To kick off the research, we showed participants the “not secure” warning on generic websites and asked them to explain what it meant to them and how it reflects upon the organisation.

We only asked open-ended questions so we’d get the most authentic answers. The questions were designed to explore the subject as fully as possible.

The results: Customers are “turned off” by an unsecure website

Overall, 47% of the people we tested had the right idea and knew roughly what the warning meant.

We found that 46% said they wouldn’t enter their name, password or bank details into a website that was “not secure”, with 64% of those saying they would leave the website instantly.

“Many believed that the website was dodgy, a scam or had been hacked.”

Additionally, 14% feared their device had been exposed to a virus, 8.4% thought it had signed them up for spam emails and 12% thought it was a fake version of a real website.

9% were slightly less suspicious and believed it indicated the content was unreliable and not fact-checked.

Other responses included a lack of privacy or fears that their search history would be available to purchase.

Customer-facing businesses with unsecure sites suffer loss of customer trust

We were surprised at how these results quickly changed based on the type of business.

This was most obvious with an estate agent and a hotel’s website. With the estate agent example, we saw a significant increase in answers reflecting on the organisation’s integrity itself as opposed to the website.

“The most popular answers identified the estate agent as being unprofessional and amateur, and “not bothered” about their customers. Terms like “avoid”, “don’t trust”, “dodgy” and “crooks”, kept appearing, and were all related to ripping off their customers.”

The hotel website example, however, received answers around the product (the hotel itself) being “fake” and not really existing. Common terms included “would not book” or would require “further research”.

Finally, we showed participants well-known brands as examples. The results echoed the previous industry results. All except one: John Lewis.

Legacy brands can sometimes get away with unsecure websites: The John Lewis example

John Lewis is recognised as an iconic brand, gaining the trust of its customers with its famous promise “Never knowingly undersold”.

– This trust, it seems, makes all the difference.

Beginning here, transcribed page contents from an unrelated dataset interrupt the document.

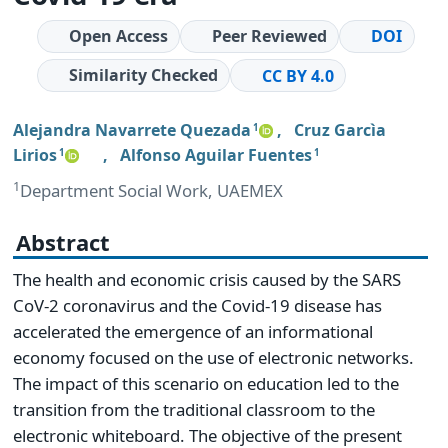
Open Access
Peer Reviewed
DOI
Similarity Checked
CC BY 4.0
Alejandra Navarrete Quezada
,
Cruz Garcìa
1
Lirios
,
Alfonso Aguilar Fuentes
1
1
1
Department Social Work, UAEMEX
Abstract
The health and economic crisis caused by the SARS
CoV-2 coronavirus and the Covid-19 disease has
accelerated the emergence of an informational
economy focused on the use of electronic networks.
The impact of this scenario on education led to the
transition from the traditional classroom to the
electronic whiteboard. The objective of the present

While 21% of participants gave answers related to being disappointed with the brand, a surprising 23% chose not to believe it at all and became suspicious of the research.

In fact, 10% thought they’d mistakenly clicked on the wrong link, 10% blamed the software or technology they were using and 4% even blamed their device.

“More interesting still, whilst 64% of respondents originally said they’d leave a “not secure” website immediately, with John Lewis, that dropped to just 5%.”

In all, it seems that customers refuse to or simply cannot believe that John Lewis is untrustworthy, which is a real testament to the strength of their brand, but this obviously won’t work instantly for everyone.

Why are website owners not making the move to safety?

Many website owners still haven’t made the move to HTTPS and when we asked why we discovered that people are worried about losing website traffic during the migration, system issues and poor redirects, as well as not having enough in-house expertise to do it.

There’s no need to fear the move

If you’re thinking about making the switch, we hope that this research demonstrates that moving to https is not just about better search rankings and a faster site (you can test http vs https site speed here), it also impacts user experience, bounce rates and the amount of visitors willing to input basic or sensitive information on your site.

SMEs, brand quality alone won’t be enough to save you

In all, don’t be lazy about your “not secure” label, it can seriously affect the way your customers engage with your site, as well as their perception of your brand as a whole – unless you’re John Lewis, of course.